I wouldn't say that one incident necessarily means anything. Try putting him on birds a few times and see what happens. He'll let you know with his body language when it's time to retire. He's probably getting to that age where he won't be able to hunt for as long or under as difficult conditions as he once did.


----------



## TEX-O-BOB (Sep 12, 2007)

That means absolutely nothing to me. WAY too many variables.

Saturday my setter was working down a fence line in some pretty thick cover and ran right slap through a 25 bird covey of huns. :shock: Just kept going, acted like she'd never smelled a bird in her life. We rode up on the horses after she'd moved on and up they came right in our faces. I think I'm going to send her to the doggie retirement home! She's shot! And only 3 years old! :roll:


----------



## STEVO (Sep 13, 2007)

#1DEER 1-I said:


> I've had a springer spaniel for around 9 years and today while chukar hunting after seeing some chukars jump out of a ditch I went over to where they had been and my old dog that used to go nuts (especially&specifically over chukars and pheasants) when he caught the smell of a group of birds acted as if he had no idea and could not smell they had been there.
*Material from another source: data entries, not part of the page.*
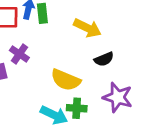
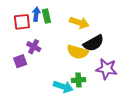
black semicircle: (104, 59) -> (94, 43), size x1.5
yellow semicircle: (66, 80) -> (77, 52), moved

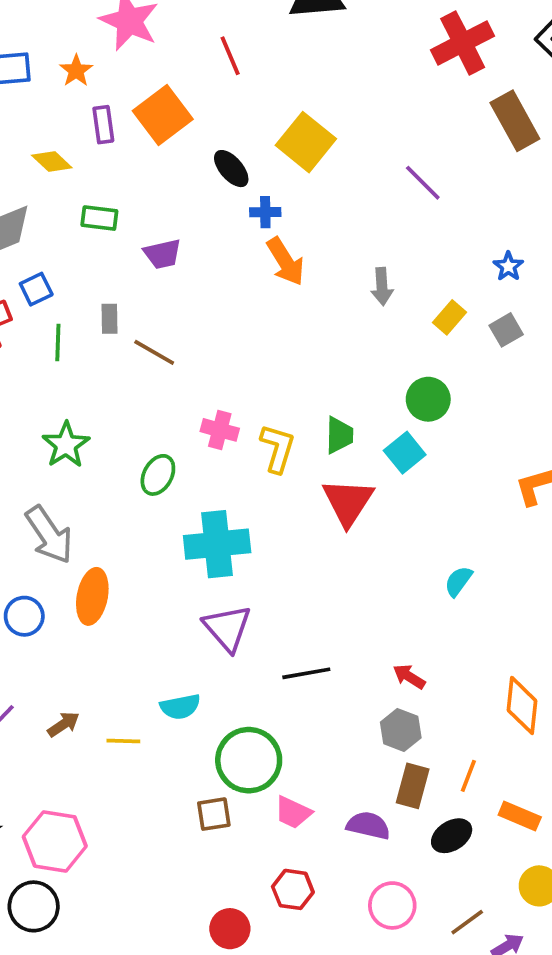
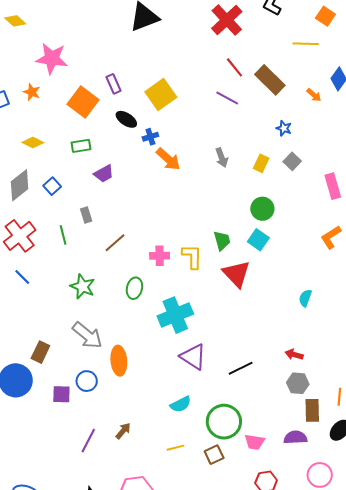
red line: (230, 56) -> (234, 67), moved
brown rectangle: (515, 121) -> (270, 80), moved
purple rectangle: (103, 125) -> (114, 84), moved
yellow square: (306, 142) -> (161, 94), turned 32
green rectangle: (99, 218) -> (81, 146), moved
blue square: (36, 289) -> (52, 186), moved
brown line: (154, 352) -> (115, 243), moved, turned -55
yellow line: (123, 741) -> (175, 448), moved

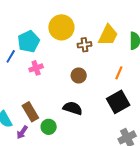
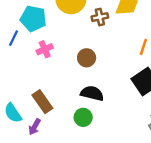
cyan pentagon: (29, 41) -> (33, 19), turned -30
brown circle: (79, 75) -> (87, 58), moved
green circle: (49, 127) -> (83, 117), moved

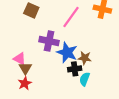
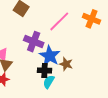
black cross: (75, 69) -> (45, 70), moved
cyan semicircle: (85, 79) -> (49, 82), moved

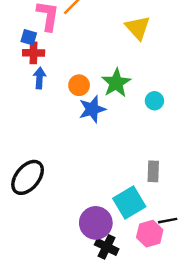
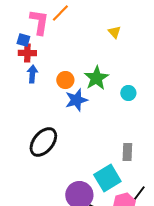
yellow triangle: (138, 28) -> (114, 32), size x0.6
black ellipse: (28, 177) -> (43, 142), moved
black line: (168, 221) -> (139, 193), turned -42

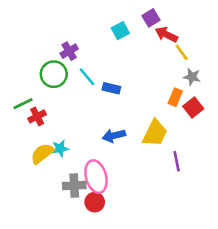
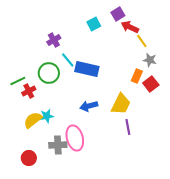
green circle: (54, 74) -> (49, 73), moved
blue rectangle: (111, 88) -> (87, 69), size x1.6
purple line: (177, 161) -> (128, 127), moved
red circle: (95, 202) -> (29, 158), moved

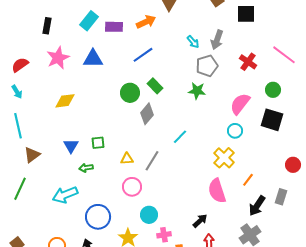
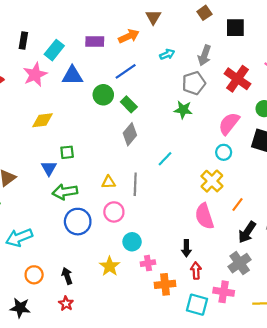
cyan rectangle: (89, 21) -> (54, 50), moved
cyan arrow: (193, 42) -> (167, 54), moved, turned -72
red cross: (248, 62) -> (237, 79), size x1.4
green rectangle: (155, 86) -> (129, 104), moved
green circle: (130, 93) -> (103, 95), moved
green square: (98, 143) -> (67, 152), moved
gray line: (152, 161) -> (135, 184), turned -30
green arrow: (86, 168) -> (65, 192), size x1.6
cyan arrow: (65, 195) -> (19, 238), moved
blue circle: (98, 217) -> (78, 222), moved
black arrow: (200, 221) -> (186, 248), turned 133

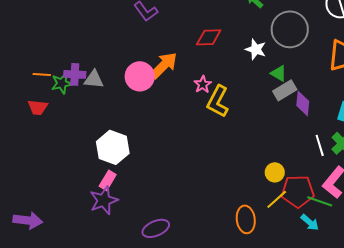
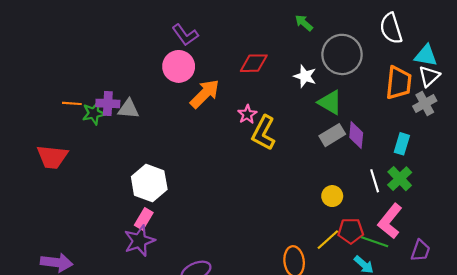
green triangle: (279, 73) -> (330, 102), size x1.4
pink circle: (140, 76) -> (179, 66), moved
gray rectangle: (285, 90) -> (332, 135), moved
red trapezoid: (38, 107) -> (52, 157), moved, size x1.4
yellow circle: (275, 172) -> (332, 196), moved
red pentagon: (298, 191) -> (351, 231), size x0.7

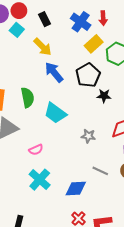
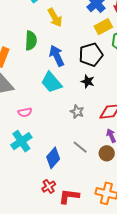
blue arrow: (54, 72) -> (57, 56), moved
black star: (104, 96) -> (88, 81), moved
green semicircle: (28, 97) -> (31, 41), moved
blue diamond: (76, 188) -> (53, 158), turned -60

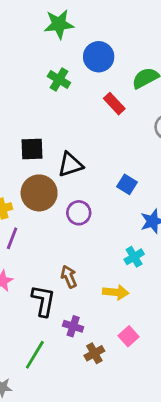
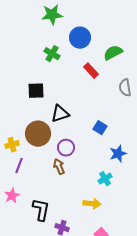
black square: (32, 149) -> (36, 91), moved
brown arrow: (69, 277) -> (59, 167), moved

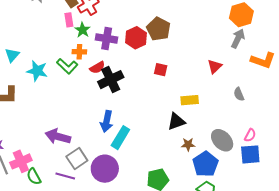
From the looks of the birds they were young, so do younger birds just not carry a lot of scent or could this be the beginning of my dogs old age and time to retire?
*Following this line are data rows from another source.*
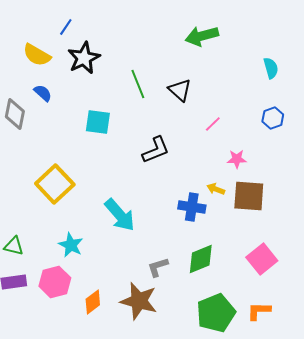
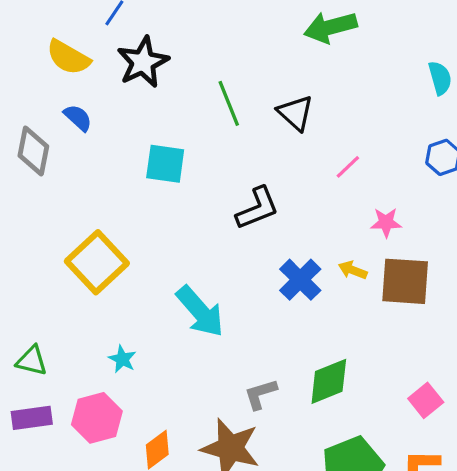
blue cross: (192, 207) -> (300, 280), moved, turned 36
cyan star: (71, 245) -> (122, 359), size x0.7
pink square: (262, 259) -> (426, 400), moved, size x0.7

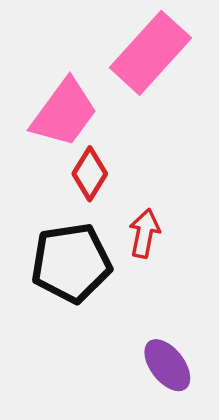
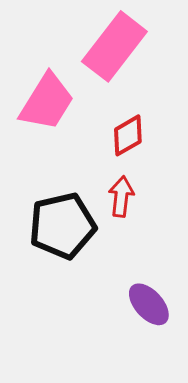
red diamond: (90, 174) -> (128, 135), moved, turned 33

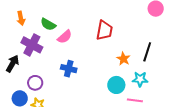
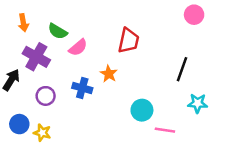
orange star: (123, 59) -> (109, 74), moved
cyan star: (140, 79) -> (198, 103), moved
purple circle: (35, 83) -> (46, 96), moved

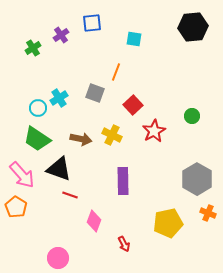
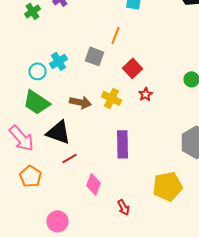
red star: (154, 131) -> (146, 94), moved, size x0.6
red line: (70, 195) -> (70, 158), turned -49
orange pentagon: (16, 207) -> (30, 176), moved

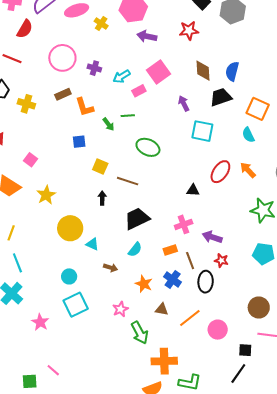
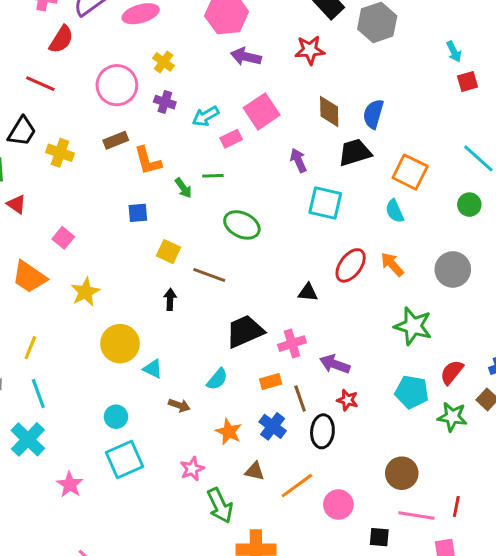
yellow cross: (101, 24) -> (164, 62), moved
black trapezoid: (137, 219) -> (245, 331), moved

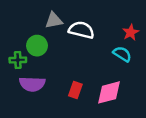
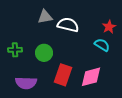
green circle: (37, 46) -> (44, 53), moved
purple semicircle: (32, 84) -> (26, 83), moved
red rectangle: (75, 90) -> (63, 75), size x1.5

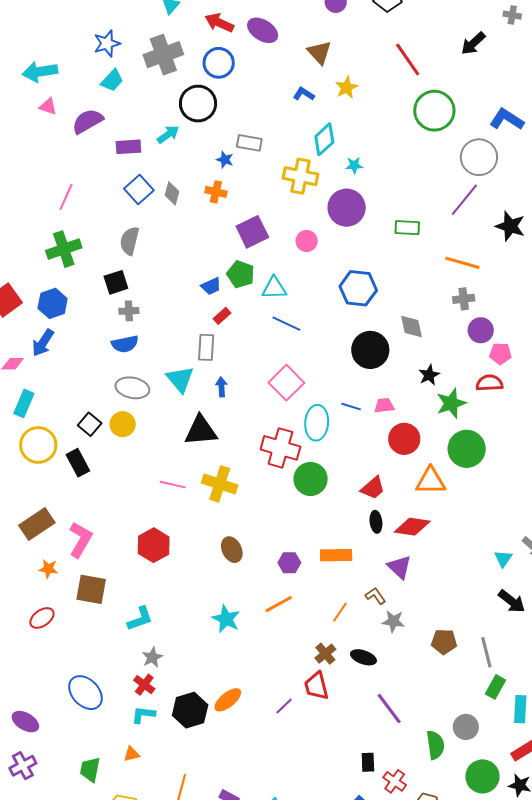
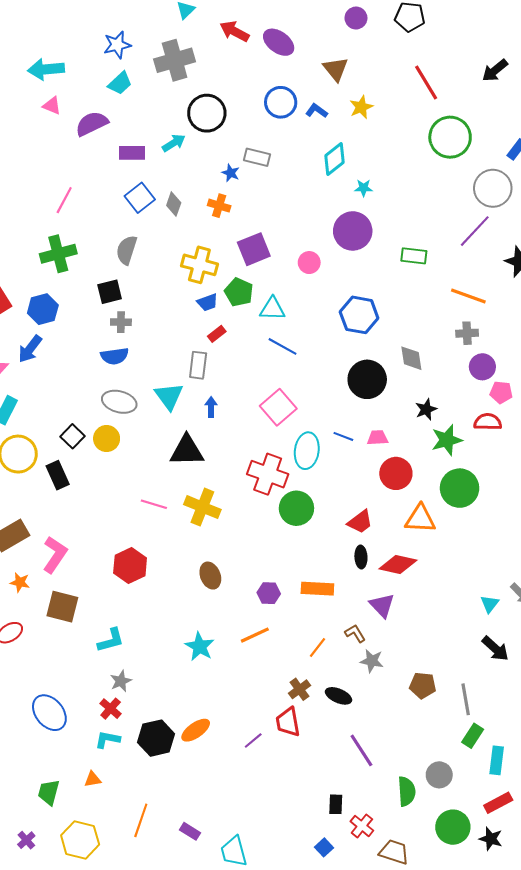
blue circle: (219, 63) -> (281, 102), moved
yellow cross: (300, 176) -> (199, 265), moved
Should have got a Chessie!!!! :lol:


----------



## vdogs (Sep 22, 2007)

It was warm..poor scenting conditions. When it cools down, he'll be super dog again!


----------



## Artoxx (Nov 12, 2008)

Definitely too soon to worry. He may have had something else on his mind, and not been actually paying attention to the birds. 
My stupid lab KNOWS that ducks fall further than 50 feet, far more often than they don't, but he simply will NOT look for them further than 50 feet away the first few trips out at the start of the season, and he is only 6 this year.
One of the last trips out last year, he went over 400 yards after a cripple, and opening weekend, I had to practically drag him out beyond the 50 foot radius to get him to retrieve a bird that landed on the edge of our decoys. And again several times while jump shooting when the bird landed further than 50 feet away. So NO I don't think your dog has any serious issues at this point.
I think Springers are one of the longer lived breeds (hunting seasons wise) so 9 should not be the end. At a guess I would say he has several more seasons in him, though they may move at a slower pace from this point forward. But then again, maybe not.
Give him a chance.

I am almost POSITIVE that every dog will have an off day from time to time. I keep telling myself that so I don't get so mad at MY dog. :roll:


----------